Patient in MR # 13, this [AGE] year old patient (MDS) dated [DATE] with complaint of sexual assault and right ankle pain. The patient was triage at 7:47AM and vital signs noted to be T. 97, B/P: 107/60, P: 92, R: 20, Pain scale 3-4. Nursing documentation indicated that social worker will evaluate the patient, HIV testing and cons. The patient was discharged home at 18:20.
It was noted that there was no documentation that the patient had a complete assessment in order to determine if there was any emotional/mental impact of this inappropriate sexual contact.
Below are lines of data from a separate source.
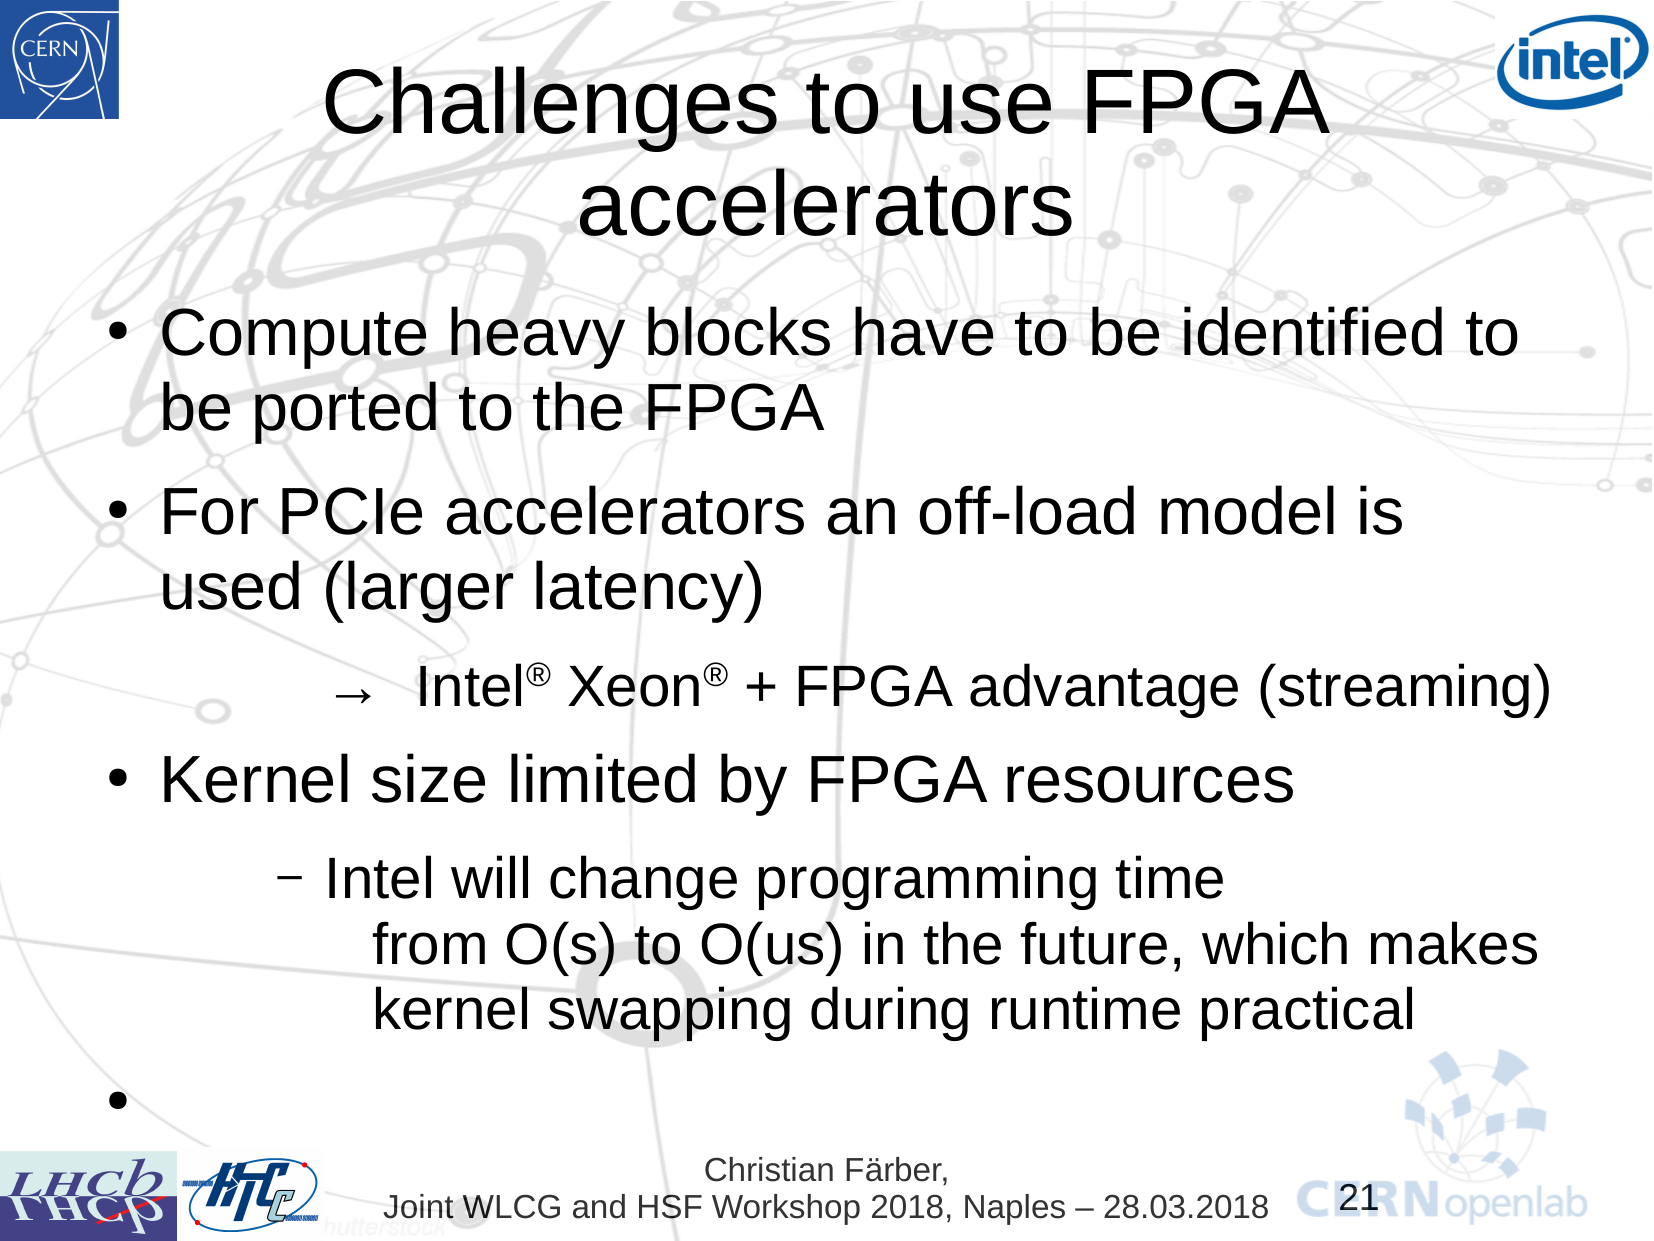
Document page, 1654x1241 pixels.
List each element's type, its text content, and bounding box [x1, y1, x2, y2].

picture [1495, 0, 1654, 119]
picture [0, 1151, 88, 1241]
list Compute heavy blocks have to be identified to be ported to the FPGA For PCIe accelerators an off-load model is used (larger latency) → Intel® Xeon® + FPGA advantage (streaming) Kernel size limited by FPGA resources Intel will change programming time from O(s) to O(us) in the future, which makes kernel swapping during runtime practical [88, 295, 1565, 1241]
title Challenges to use FPGA accelerators [82, 49, 1571, 257]
picture [0, 0, 119, 119]
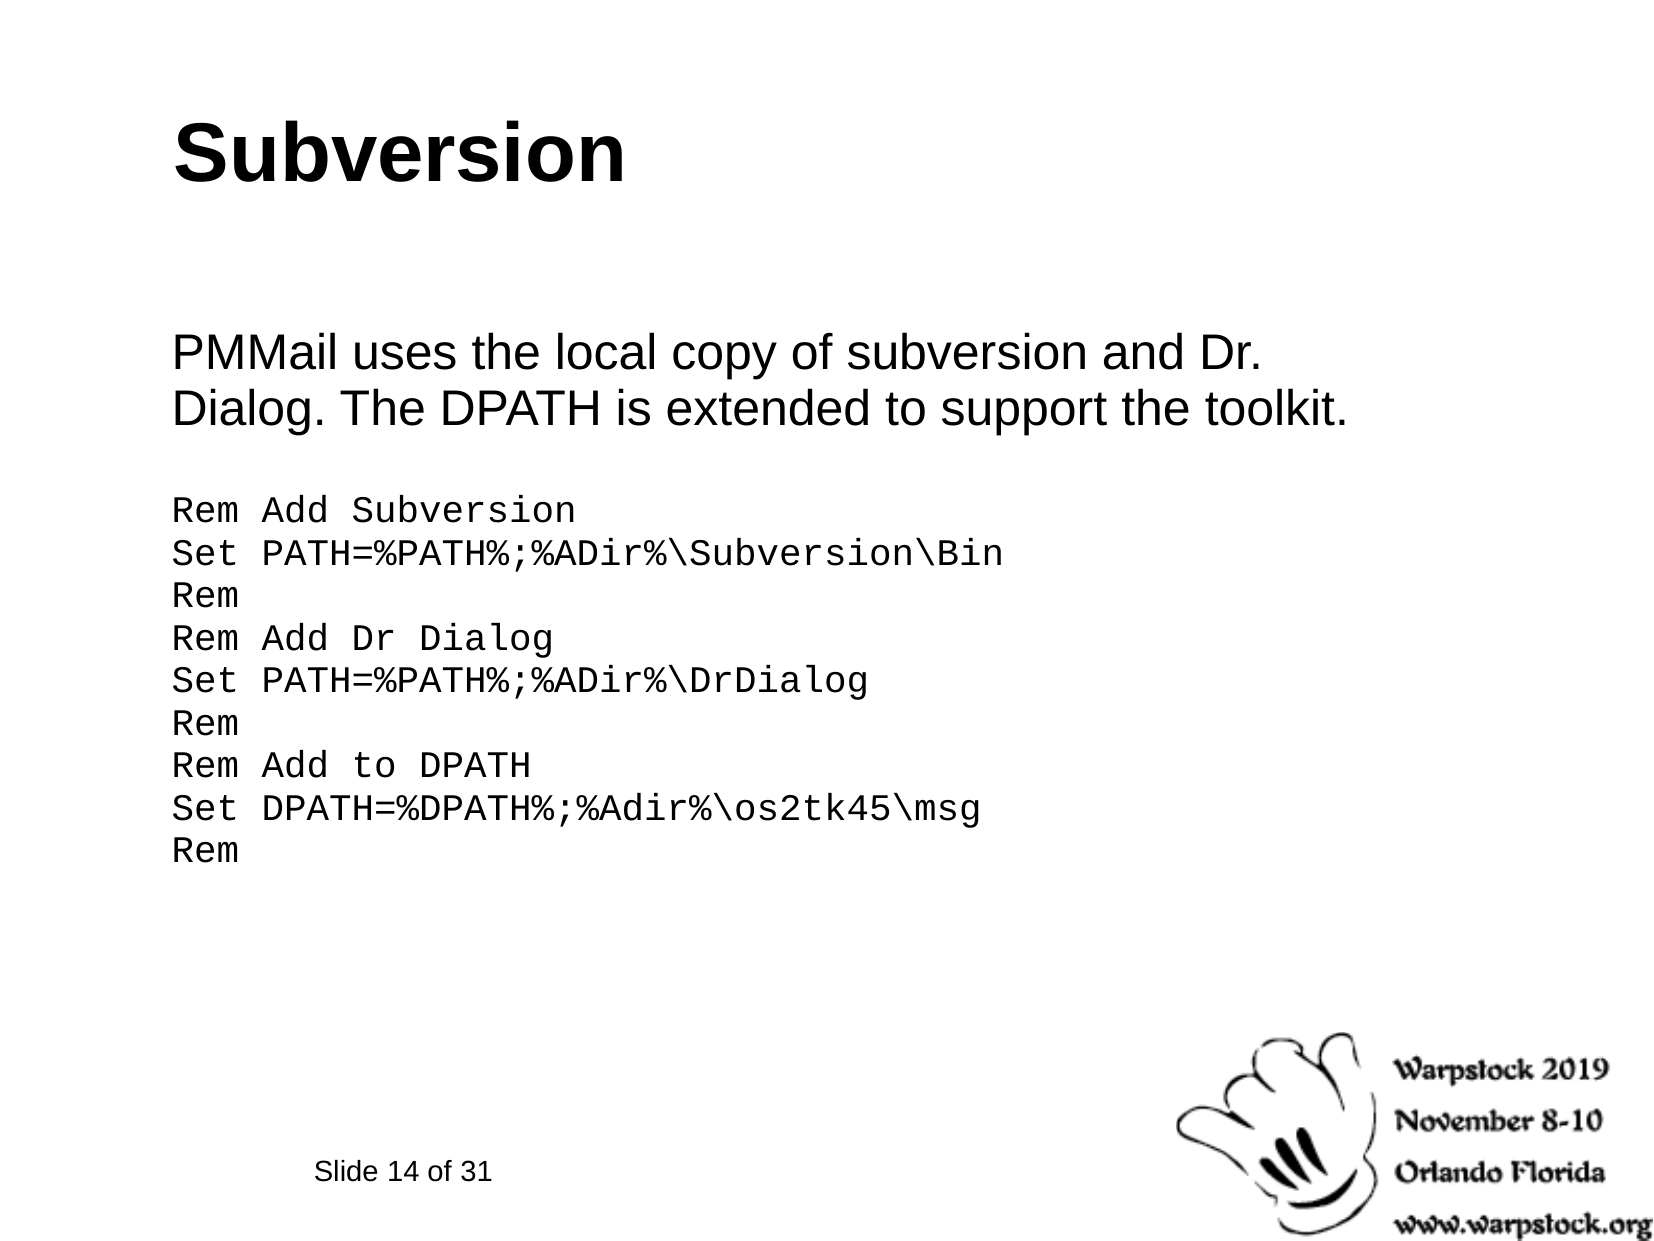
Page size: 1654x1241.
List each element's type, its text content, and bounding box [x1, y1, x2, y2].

picture [1176, 1032, 1654, 1241]
title Subversion [173, 49, 1420, 257]
subtitle PMMail uses the local copy of subversion and Dr. Dialog. The DPATH is extended to support the toolkit. Rem Add Subversion Set PATH=%PATH%;%ADir%\Subversion\Bin Rem Rem Add Dr Dialog Set PATH=%PATH%;%ADir%\DrDialog Rem Rem Add to DPATH Set DPATH=%DPATH%;%Adir%\os2tk45\msg Rem [171, 295, 1418, 1002]
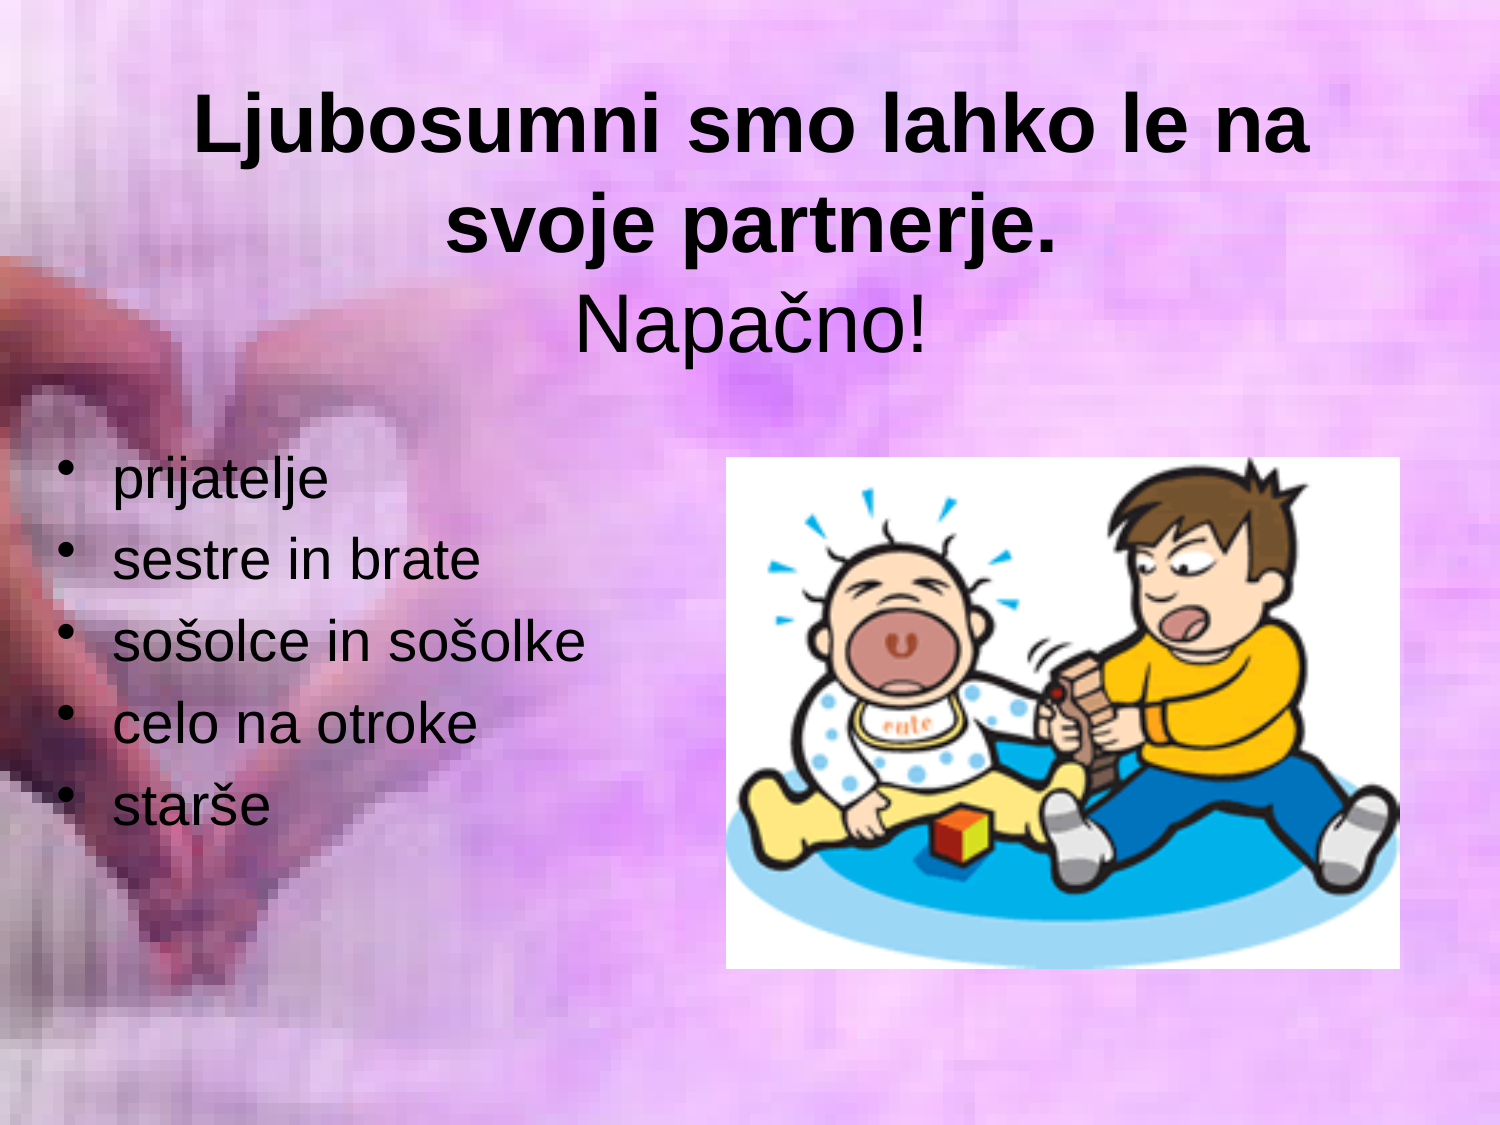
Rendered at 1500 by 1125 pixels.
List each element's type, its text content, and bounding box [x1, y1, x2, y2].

There was no documentation by social services to indicate that the patient received supportive services to meet her needs or any documented referral.
VIOLATION: EMERGENCY SERVICES POLICIES Tag No: A1104
**NOTE- TERMS IN BRACKETS HAVE BEEN EDITED TO PROTECT CONFIDENTIALITY**

Based on medical record review and facilty's policies and procedure, it was determined that the facility did not insure that its policies were properly implemented.


Findings include:

Review of MR# 8 noted this [AGE] year old female presented in the Emergency Department (ED)on 2/11/2010. The chief complaint was sexual assault . This patient was placed in triage category 3 ESI- 3 ( urgent)
Review of the facilty's Sexual Assault Victim policy noted that patients present in the ED with sexual assault are to be assigned to ESI triage 2.

- According to the facility's Sexual Assault Victim policy, security is required to maintain the chain of custody of the rape kit for 30 days.
Review of sexual evidence log on 3/11/11 noted that the patient listed in the log under log # 105-10 was collected on 8/21/10 and the evidence was discarded on 10/19/10; log # 106-10 was collected on 10/25/10 and the evidence was discarded on 3/9/11. It was noted that this evidence was discarded during the survey and maintained more than the required 30 days.